As I read this latest article on Amoris Laetitia, I could not help but think of Fr. Jean Michel Gleize’s series of articles on the exhortation wherein he cited Francis’ apparent lack of intent to do anything more than put forth “considerations as an aid to reflection, dialogue and pastoral practice” (cf. AL 4) as grounds for concluding that the text is not properly heretical.
At the time, Fr. Gleize’s conclusion was confirmed to be the “official position” of the Society on the matter.
Since then, however, Bishop Fellay has affixed his signature to the “Filial Correction,” a text that goes much further by stating that “several passages of Amoris laetitia, in conjunction with acts, words, and omissions of Your Holiness, serve to propagate seven heretical propositions.”
In this, the Correction is highlighting two separate things – the document itself, and the words and deeds of its author which serve to reveal the way in which he intends for it to be understood.
NB: It is the passages of AL themselves about which the Correctio states, “serve to propagate seven heretical propositions.” This is made plain elsewhere in the text when it speaks of “the heresies and errors” present in “Amoris laetitia in its natural and obvious sense.”
Clearly, “propagating heresy” and “favoring heresy” are two very different things; the former being the charge to which Bishop Fellay recently added his signature.
My sincere hope is that this latest article from the Society is not being offered with an eye toward taking a step backward and reaffirming the claims made by Fr. Gleize.
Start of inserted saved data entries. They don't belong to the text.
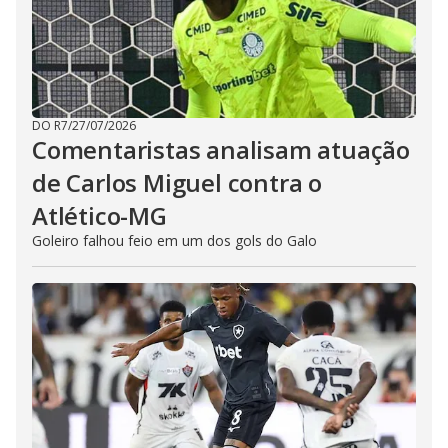
DO R7
/
27/07/2026
Comentaristas analisam atuação
de Carlos Miguel contra o
Atlético-MG
Goleiro falhou feio em um dos gols do Galo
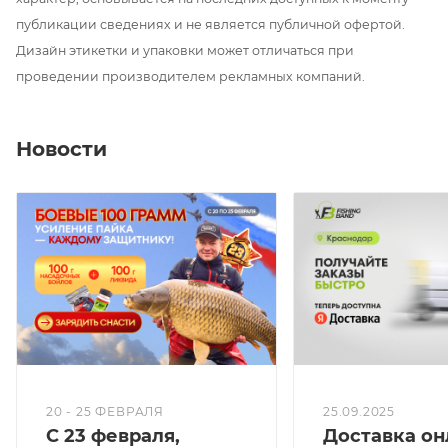
необходимости. Размеры 200х270х130 мм. Вес 400 г.
публикации сведениях и не является публичной офертой.
Дизайн этикетки и упаковки может отличаться при
проведении производителем рекламных компаний.
Новости
20 - 25 ФЕВРАЛЯ
25.09.2025
С 23 февраля,
Доставка он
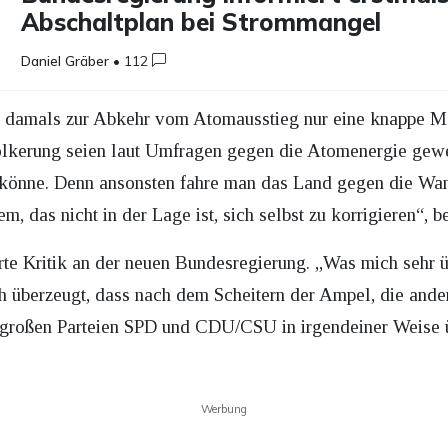
Abschaltplan bei Strommangel
Daniel Gräber
•
112
s damals zur Abkehr vom Atomausstieg nur eine knappe M
völkerung seien laut Umfragen gegen die Atomenergie gew
 könne. Denn ansonsten fahre man das Land gegen die Wand
m, das nicht in der Lage ist, sich selbst zu korrigieren“, 
rte Kritik an der neuen Bundesregierung. „Was mich sehr ü
ch überzeugt, dass nach dem Scheitern der Ampel, die ande
n großen Parteien SPD und CDU/CSU in irgendeiner Weise 
Werbung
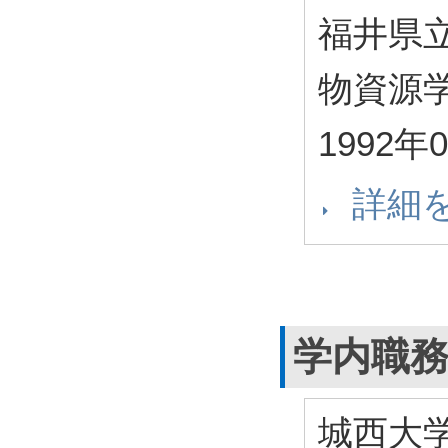
福井県
物資源
1992年
詳細
学内職
城西大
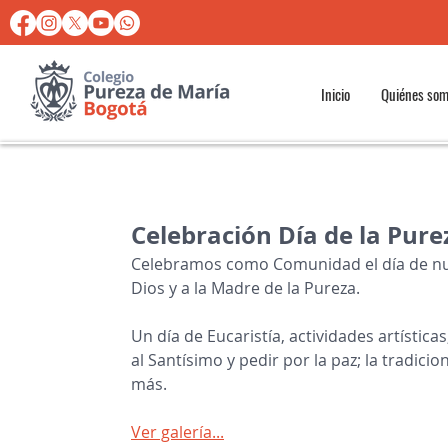
Inicio
Quiénes so
Celebración Día de la Pure
Celebramos como Comunidad el día de nu
Dios y a la Madre de la Pureza. 
Un día de Eucaristía, actividades artísticas
al Santísimo y pedir por la paz; la tradic
más.
Ver galería...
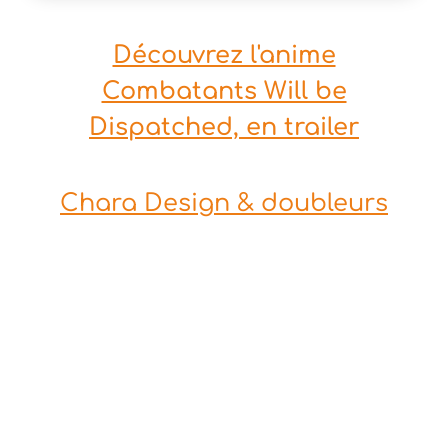
Découvrez l'anime
Combatants Will be
Dispatched, en trailer
Chara Design & doubleurs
In any case, rather than simply dismissing the text as a non-magisterial reflection (just as one may reasonably do with a book or an interview), wouldn’t it be far more helpful to simply and plainly state the obvious?
Amoris Laetitia is a dangerous, error-ridden, heretical and blasphemous text in its objective sense.
“In deciding the meaning of a text the Church does not pronounce judgment on the subjective intention of the author, but on the objective sense of the text.” (Dr. Ludwig Ott, Fundamentals of Catholic Dogma)
If we but bear well in mind that what truly matters is “the objective sense of the text,” which in the case of Amoris Laetitia is perfectly plain, then it should be clear that arguments about whether or not Francis has, or intends to, produce what may be defined as “magisterium” or not are rather useless.
In the end, Amoris Laetitia isn’t binding, and it cannot be considered the proper exercise of the Church’s teaching office, for one reason and one reason alone: Because it’s laden with heresy.
As such, the faithful shouldn’t be encouraged, even by way of suggestion, to simply dismiss the text like just another reflection from Francis the Loquacious; rather, every member of Holy Church should be encouraged to firmly condemn the poisonous screed while declaring of its author loudly and clearly, Let him be anathema!